# Ant invasion!



## suzyq (Jun 30, 2014)

I use cinnamon and it works really well for me for black ants. After a good rain I always make sure I put more cinnamon around the hive. At Walmart you can get a decent size container pretty cheap.


----------



## bjverano (Jun 18, 2014)

That's good news- I was hoping it would work. It smells good too! Thanks for the info!


----------



## jadebees (May 9, 2013)

If you can make a large size landing pad out of 1/8" hardware cloth, not touching the ground, you can put diatomacious earth in a ring around the hive. Except for the entry area bees seldom go around the back or sides on the ground. Especially if the landing pad is large. I have done this with insecticide, not just D E, for especially troublesome ant species with no noticeable harm to the bees. Only below a hive stand, though.
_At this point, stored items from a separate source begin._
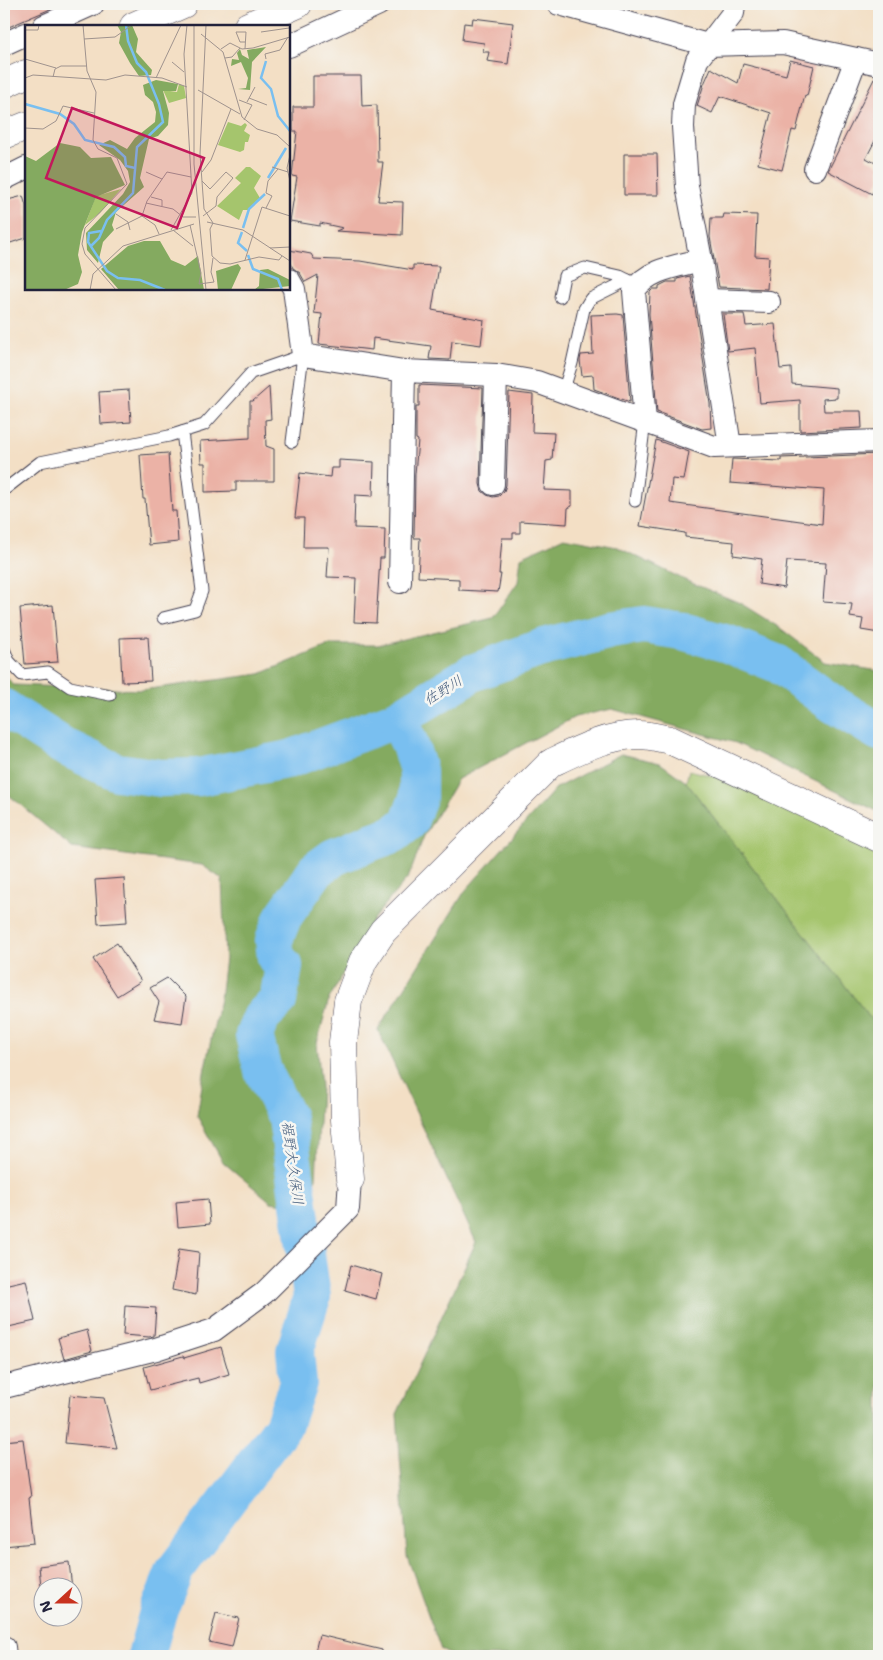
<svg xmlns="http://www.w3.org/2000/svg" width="883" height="1660" font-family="'Shantell Sans','Klee One',sans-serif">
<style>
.green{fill:#a5c56d;stroke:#647454}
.forest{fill:#84aa60;stroke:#53664e}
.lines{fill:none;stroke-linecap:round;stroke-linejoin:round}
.river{stroke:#79bff0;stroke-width:38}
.building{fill:#ebb2a6}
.service-casing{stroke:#413e50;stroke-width:13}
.minor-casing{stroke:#413e50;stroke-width:24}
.tertiary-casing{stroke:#413e50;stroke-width:29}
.motorway-casing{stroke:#413e50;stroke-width:29}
.service{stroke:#fff;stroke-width:11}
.minor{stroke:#fff;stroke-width:22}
.tertiary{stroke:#fff;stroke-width:28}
.motorway{stroke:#fff;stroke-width:28}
.labels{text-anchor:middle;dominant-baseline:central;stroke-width:5;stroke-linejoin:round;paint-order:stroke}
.water-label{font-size:14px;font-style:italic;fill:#40597a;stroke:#f6f6f2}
.inset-river{fill:none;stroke:#79bff0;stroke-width:2.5}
.inset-road{fill:none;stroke:#9f938e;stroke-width:1}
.view{fill:#c2185b;fill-opacity:0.15;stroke:#c2185b;stroke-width:2.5}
.inset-edge{fill:none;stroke:#22223b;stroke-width:2.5}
</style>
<rect width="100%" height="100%" fill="#f6f6f2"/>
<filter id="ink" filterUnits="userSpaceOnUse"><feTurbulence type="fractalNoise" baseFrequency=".02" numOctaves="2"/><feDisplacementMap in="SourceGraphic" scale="10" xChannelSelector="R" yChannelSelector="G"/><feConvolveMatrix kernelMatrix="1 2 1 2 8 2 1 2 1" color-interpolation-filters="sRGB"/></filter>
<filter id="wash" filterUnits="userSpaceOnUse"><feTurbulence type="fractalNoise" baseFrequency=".0096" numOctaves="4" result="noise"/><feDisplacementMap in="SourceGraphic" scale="20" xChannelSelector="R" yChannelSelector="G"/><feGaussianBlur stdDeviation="1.12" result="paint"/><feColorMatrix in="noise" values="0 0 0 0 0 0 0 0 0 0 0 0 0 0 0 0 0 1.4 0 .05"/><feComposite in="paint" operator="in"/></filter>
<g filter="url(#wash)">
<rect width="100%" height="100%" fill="#f3dfc5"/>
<path class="green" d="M 689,770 L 787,795 L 879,838 L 879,1023 L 874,1023 L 686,782 Z"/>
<g class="forest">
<path d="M 564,537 L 617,547 L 687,581 L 740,603 L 780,628 L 825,662 L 879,671 L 879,812 L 736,743 L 612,709 L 575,717 L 458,779 L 424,836 L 409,876 L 374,918 L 329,999 L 317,1043 L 321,1087 L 316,1178 L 300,1207 L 271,1202 L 223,1162 L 197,1116 L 205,1067 L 220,999 L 225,958 L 222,879 L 202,865 L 72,848 L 4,791 L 4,673 L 13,685 L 142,690 L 260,674 L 330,645 L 378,645 L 493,618 L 518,582 L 521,557 Z"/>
<path d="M 621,754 L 660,763 L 686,782 L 874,1023 L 879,1023 L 879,1656 L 453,1656 L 441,1650 L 407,1556 L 397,1414 L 476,1242 L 378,1030 L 465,891 L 556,788 Z"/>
</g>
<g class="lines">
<g class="river">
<path d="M 4,708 L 63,746 L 117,772 L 161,778 L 199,777 L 290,759 L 397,719 L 472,673 L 541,648 L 610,630 L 644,625 L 682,631 L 728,644 L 778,664 L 833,704 L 879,732"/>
<path d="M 146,1656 L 158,1612 L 175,1570 L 283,1426 L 298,1383 L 295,1351 L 312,1297 L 287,1118 L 263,1071 L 254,1035 L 262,1016 L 278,1001 L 284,966 L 276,958 L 274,940 L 283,917 L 316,870 L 334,857 L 371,842 L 394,834 L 409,822 L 418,798 L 418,770 L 409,742 L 397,719"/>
</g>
</g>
<g id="blocks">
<g class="building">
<path d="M 4,4 L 62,4 L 4,29 Z"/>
<path d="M 473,18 L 513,23 L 508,64 L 487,61 L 489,52 L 483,52 L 484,43 L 462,40 L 464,23 L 472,24 Z"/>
<path d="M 790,60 L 814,66 L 807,96 L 805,95 L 796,131 L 792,130 L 782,170 L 758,164 L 771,113 L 720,96 L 712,113 L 697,106 L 704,84 L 711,68 L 738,83 L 743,64 L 786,75 Z"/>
<path d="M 313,76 L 361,76 L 362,106 L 377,105 L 378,162 L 383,162 L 378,201 L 403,202 L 402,235 L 336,231 L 343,228 L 320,223 L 320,226 L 290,221 L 297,177 L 292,176 L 297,131 L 293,131 L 293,107 L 313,107 Z"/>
<path d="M 875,77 L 879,77 L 879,133 L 866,158 L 879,165 L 879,180 L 872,194 L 828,171 Z"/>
<path d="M 624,154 L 657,154 L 658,195 L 624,195 Z"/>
<path d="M 23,196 L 26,206 L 26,238 L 4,245 L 4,201 Z"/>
<path d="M 724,214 L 757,215 L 755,256 L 769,257 L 767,289 L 719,287 L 710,237 L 711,218 L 723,218 Z"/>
<path d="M 289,250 L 311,254 L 314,259 L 360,261 L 413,270 L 413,265 L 439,266 L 432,310 L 484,320 L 481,345 L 452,341 L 450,360 L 429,359 L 431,346 L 373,338 L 372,350 L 319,344 L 322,314 L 314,313 L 318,275 L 305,282 L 300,273 L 293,268 L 289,260 Z"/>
<path d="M 690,276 L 710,404 L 711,428 L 702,429 L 657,412 L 649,314 L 650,292 L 653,289 L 659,289 L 659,286 L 667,282 L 677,282 L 677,279 Z"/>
<path d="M 617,314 L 623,315 L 630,402 L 594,389 L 593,375 L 582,376 L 580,360 L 581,355 L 593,354 L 591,315 Z"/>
<path d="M 723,314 L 744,314 L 746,326 L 775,324 L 780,369 L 791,368 L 792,384 L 837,388 L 837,398 L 823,399 L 824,411 L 861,411 L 862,428 L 800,431 L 800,400 L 760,403 L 755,348 L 728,351 Z"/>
<path d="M 419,385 L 483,388 L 480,484 L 482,491 L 487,495 L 493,497 L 499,496 L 504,491 L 506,485 L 509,392 L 533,395 L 532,432 L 554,433 L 552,460 L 546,461 L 544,490 L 572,491 L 572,506 L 568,508 L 567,524 L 520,521 L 520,533 L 513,533 L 513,538 L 502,538 L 499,574 L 501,574 L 498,592 L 459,590 L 459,579 L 418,577 L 420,538 L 414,538 L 415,474 L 418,440 L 416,439 L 416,406 L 419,406 Z"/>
<path d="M 269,387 L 271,419 L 265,420 L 266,446 L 274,449 L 274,481 L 236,481 L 236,491 L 205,492 L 205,463 L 201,463 L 200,441 L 250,438 L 250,401 L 253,401 Z"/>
<path d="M 129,390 L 131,422 L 101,424 L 99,392 Z"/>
<path d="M 656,440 L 689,452 L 684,480 L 672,479 L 670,503 L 822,524 L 824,490 L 730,483 L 732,459 L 781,461 L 781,458 L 879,454 L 879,633 L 861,630 L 863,619 L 850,617 L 852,604 L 823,602 L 826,563 L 787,561 L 784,588 L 759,584 L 762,559 L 733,555 L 734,542 L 685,537 L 685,533 L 640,526 Z"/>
<path d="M 168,453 L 172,511 L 176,511 L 178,542 L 149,545 L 145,499 L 143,499 L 140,455 Z"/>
<path d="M 339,460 L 374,462 L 373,496 L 355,495 L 354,528 L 385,529 L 384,558 L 380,558 L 376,623 L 354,622 L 356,578 L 327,577 L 329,547 L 303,547 L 304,518 L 295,518 L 300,473 L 330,477 L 331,468 L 339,468 Z"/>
<path d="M 53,605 L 58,662 L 25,664 L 20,608 Z"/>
<path d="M 148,637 L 151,681 L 122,682 L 120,638 Z"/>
<path d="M 124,878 L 127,922 L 98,924 L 95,880 Z"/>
<path d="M 117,943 L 141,981 L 117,996 L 93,959 Z"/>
<path d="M 167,978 L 186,997 L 182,1023 L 154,1019 L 159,1002 L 150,988 Z"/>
<path d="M 208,1199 L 210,1224 L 178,1227 L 176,1202 Z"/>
<path d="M 179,1249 L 199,1252 L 196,1295 L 172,1290 Z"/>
<path d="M 351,1265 L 382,1274 L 376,1299 L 345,1290 Z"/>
<path d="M 26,1280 L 35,1321 L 4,1328 L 4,1285 Z"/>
<path d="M 125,1306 L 156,1308 L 154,1336 L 149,1337 L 123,1335 Z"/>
<path d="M 87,1330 L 92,1351 L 64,1359 L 58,1338 Z"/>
<path d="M 221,1347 L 229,1374 L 199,1383 L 198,1378 L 150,1390 L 144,1367 L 183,1356 L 184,1358 Z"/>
<path d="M 70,1395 L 104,1398 L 117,1448 L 65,1443 Z"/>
<path d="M 23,1439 L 31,1497 L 29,1498 L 34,1543 L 4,1546 L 4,1441 Z"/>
<path d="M 69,1562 L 72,1588 L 42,1588 L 42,1597 L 39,1566 Z"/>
<path d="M 216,1613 L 239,1618 L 232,1647 L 209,1642 Z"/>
<path d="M 319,1635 L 382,1650 L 382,1656 L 314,1656 Z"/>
</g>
</g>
</g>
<g filter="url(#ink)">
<use href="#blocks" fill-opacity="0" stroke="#413e50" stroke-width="1"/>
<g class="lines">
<defs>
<g id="service">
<path d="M 560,297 L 564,276 L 585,268 L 620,276 L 632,282"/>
<path d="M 563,392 L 572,363 L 584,309 L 590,299 L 628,280"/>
<path d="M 4,490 L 40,462 L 169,436 L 204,425 L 251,373 L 303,355 L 292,442"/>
<path d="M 635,501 L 645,421"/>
<path d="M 163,618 L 195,610 L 202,591 L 182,432"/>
<path d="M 4,649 L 9,661 L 22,675 L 48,672 L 70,687 L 110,695"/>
</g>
<g id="minor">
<path d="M 559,4 L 708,45 L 783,43 L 879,64"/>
<path d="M 44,26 L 93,4"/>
<path d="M 4,44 L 26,34"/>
<path d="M 289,46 L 379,4"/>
<path d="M 815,169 L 856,59"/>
<path d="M 4,179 L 26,168"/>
<path d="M 289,280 L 294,289 L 303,355 L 404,371 L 496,375 L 537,382 L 714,447 L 879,441"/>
<path d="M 707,300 L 769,302"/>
<path d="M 645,421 L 634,291 C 647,269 678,266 701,260"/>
<path d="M 730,446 L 701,260 L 687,186 L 683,127 L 684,104 L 697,60 L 733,13 L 734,4"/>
<path d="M 493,484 L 496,375"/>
<path d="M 400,582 L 404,371"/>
<path d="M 4,1387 L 156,1349 L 214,1330 L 264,1293 L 348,1209 L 350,1179"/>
<path d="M 4,1647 L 5,1656"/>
</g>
<path id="tertiary" d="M 350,1179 L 345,1120 L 343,1042 L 348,1001 L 363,961 L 383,931 L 551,763 C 578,750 607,735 639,735 C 649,735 660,738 670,740 L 879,838"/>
<g id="motorway">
<path d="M 134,26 L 183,4"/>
<path d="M 248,26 L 298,4"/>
<path d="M 4,84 L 26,74"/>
<path d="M 4,135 L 26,126"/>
</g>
</defs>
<use href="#service" class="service-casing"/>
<use href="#minor" class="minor-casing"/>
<use href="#tertiary" class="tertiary-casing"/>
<use href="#motorway" class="motorway-casing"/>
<use href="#service" class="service"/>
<use href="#minor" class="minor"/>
<use href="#tertiary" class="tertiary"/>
<use href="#motorway" class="motorway"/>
</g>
</g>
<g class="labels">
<g class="water-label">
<text transform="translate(443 690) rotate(-32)">佐野川</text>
<text transform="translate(293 1163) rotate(82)">裾野大久保川</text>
</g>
</g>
<g transform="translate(25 25)">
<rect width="265" height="265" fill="#f3dfc5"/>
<path d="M 154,59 L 159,61 L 161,73 L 144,78 L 138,65 L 152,67 ZM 203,97 L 216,101 L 220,98 L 222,100 L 219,106 L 225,110 L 223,117 L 220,117 L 219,125 L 215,127 L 193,120 ZM 221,142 L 225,142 L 236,151 L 229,163 L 235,173 L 223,185 L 218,185 L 214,195 L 192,181 L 216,158 L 210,153 ZM 96,164 L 75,188 L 60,200 L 71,171 Z" fill="#a5c56d"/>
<path d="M 92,0 L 107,0 L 113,14 L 111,27 L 127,45 L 126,50 L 114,51 L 105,38 L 94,18 L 96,7 ZM 241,22 L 227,37 L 225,65 L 213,64 L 221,63 L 223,53 L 216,37 L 206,41 L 207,34 L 214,35 L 212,28 L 215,24 L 217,30 L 224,34 L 222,25 ZM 131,55 L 153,59 L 151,66 L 138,66 L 144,88 L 143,100 L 133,111 L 124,114 L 115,153 L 119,162 L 91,187 L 87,200 L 89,205 L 78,217 L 73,238 L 62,225 L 61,208 L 98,169 L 105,157 L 103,146 L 95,135 L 74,120 L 85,115 L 102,124 L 110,113 L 130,97 L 131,87 L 128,77 L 120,70 L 118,60 ZM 35,118 L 55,122 L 66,133 L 86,132 L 100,160 L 71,172 L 57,207 L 53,230 L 57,247 L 53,259 L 39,265 L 0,265 L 0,131 L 11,136 ZM 119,216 L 135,216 L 146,235 L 160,241 L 173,231 L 179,265 L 94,265 L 76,244 L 103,221 ZM 213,239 L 216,243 L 206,265 L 193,265 L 191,246 ZM 243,244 L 265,255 L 265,261 L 229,265 L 234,261 L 235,245 Z" fill="#84aa60"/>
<path class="inset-river" d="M 241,36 L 236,53 L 246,64 L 253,91 L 265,106M 0,79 L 35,89 L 49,99 L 60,115 L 89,122 L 100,132 L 101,141 L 110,143M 243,153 L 261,123M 218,203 L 224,184 L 240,169M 76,206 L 64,208 L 63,217 L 82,246 L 93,253 L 115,255 L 140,265M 217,207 L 213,218 L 222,226M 65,222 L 74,213 L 82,195 L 108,168 L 112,122 L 138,97 L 134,79 L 121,47 L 112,38 L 103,16 L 101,0M 223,230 L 228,244 L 253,254 L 257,265"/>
<path class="inset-road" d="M 58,0 L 62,46 L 71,67 L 68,115 L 73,124 L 92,133 L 102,159 L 60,203 L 57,219 L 60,229 L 91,265M 169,0 L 169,139 L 181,265M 181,0 L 175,129 L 179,184 L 188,198 L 185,204 L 187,231 L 195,238 L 205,239 L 234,232 L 254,235 L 257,231M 0,5 L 13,5 L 14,0M 236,7 L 264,3M 176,9 L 198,27 L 217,92 L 232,104 L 252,110 L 265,122M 59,14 L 90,12 L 107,0M 220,17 L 215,17 L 211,7 L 221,7 L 220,24M 196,24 L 205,18 L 217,24 L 228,23 L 265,12M 200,33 L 207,32 L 215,23M 0,34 L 31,43M 241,34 L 240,29 L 255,25 L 263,12M 147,37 L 159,47M 28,52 L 30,44 L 36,41 L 62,41M 0,53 L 8,50 L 81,55 L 100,50 L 137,53 L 162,62M 131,53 L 156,0M 173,65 L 215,89M 224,73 L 242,80M 214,75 L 227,80 L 219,95M 222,77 L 230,62M 0,103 L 18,104 L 31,96 L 38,81 L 69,88M 265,130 L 262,143 L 265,156M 247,142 L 263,147M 121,147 L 137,154M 177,147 L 186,135 L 206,84M 177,156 L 185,164 L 201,147 L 208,153 L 192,172 L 191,181 L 178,191M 126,172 L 137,175 L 137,181M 121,178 L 148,184 L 158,192 L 171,192M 241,183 L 247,171 L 241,168 L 243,156 L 253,144M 91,189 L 103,197 L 105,205M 117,191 L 130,200 L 134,209M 182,197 L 218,205 L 265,236M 165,200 L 176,248 L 174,259 L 189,257 L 186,247 L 188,233M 91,204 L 117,191 L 122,176 L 142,147 L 166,152M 146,205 L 167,168 L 159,29 L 162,0M 148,205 L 168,221M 245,223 L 265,222M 220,235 L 237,182 L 265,191M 65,265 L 68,249 L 98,221 L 169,199"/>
<path class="view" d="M 47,83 L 179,133 L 152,203 L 21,153 Z"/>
<rect width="265" height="265" class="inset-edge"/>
</g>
<rect width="883" height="1660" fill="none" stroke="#f6f6f2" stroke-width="20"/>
<g transform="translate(58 1602) rotate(249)"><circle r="24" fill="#f6f6f2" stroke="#a1a1a9"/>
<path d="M0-4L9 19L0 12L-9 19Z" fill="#c8321e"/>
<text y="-8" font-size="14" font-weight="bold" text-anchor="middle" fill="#22223b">N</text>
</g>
</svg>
Some of the ants here will drive a colony from its hive. Its a necessary extreme for some ants.


----------



## bjverano (Jun 18, 2014)

I put D E around the hive this spring but think we've had so much rain that I need to reapply it. We've had rain at least 5 days a week. I have been sprinkling cinnamon after each rain. The ants got to my other Warre but I got to them right away. I also smeared Crisco shortening aroun the seam of the hive bodies. Seems to be working. Have to monitor daily. 
Thanks for the tip.


----------



## jadebees (May 9, 2013)

I used to keep Tanzanian Topbar hives. Like a KTBH, but straight sided, sized for Lang frames. I used on the legs a mix of automotive grease, used motor oil, and a large portion of insecticide. I made a brushable mix and painted a band on each leg. Just paint it on weekly. Your bees don't hang out on the hive legs. This works excellently. But you need legs. A legged hive stand works too. Or bricks below the hive would work too. A really oversized landing pad is needed to keep them out of it. But thats easy to do. I staple on a shelf of 1/8" hardware cloth.I have gone thru hell with one native ant specie here and this was the solution. Maybe one of these may help you too. An inner cover feeder, the "jar" feeder, will help too. Its darned hard for the ants to rob thru the entire cluster. That works on robber bees too, BTW. Good luck!


----------



## bjverano (Jun 18, 2014)

That grease and oil mixture with the pesticide would probl be ok for my concrete block stand. The blocks are 2 high I could paint a strip across the bottom. Sounds like a good idea






. I attached a pic of the year old hive. Not sure if I did it right or not. They got raided by ants first. 
I checked today and the ants definitely don't like the Crisco. These bees were caught in a swarm trap 1 week ago and they have 5 combs built already. I put a feeder in the yard sitting on an upside down planter. They love it and it keeps from attracting ants into the hive. Probl won't need it long though- will quit feeding as soon as this ridiculous rain stops. 
I appreciate all the good advice.


----------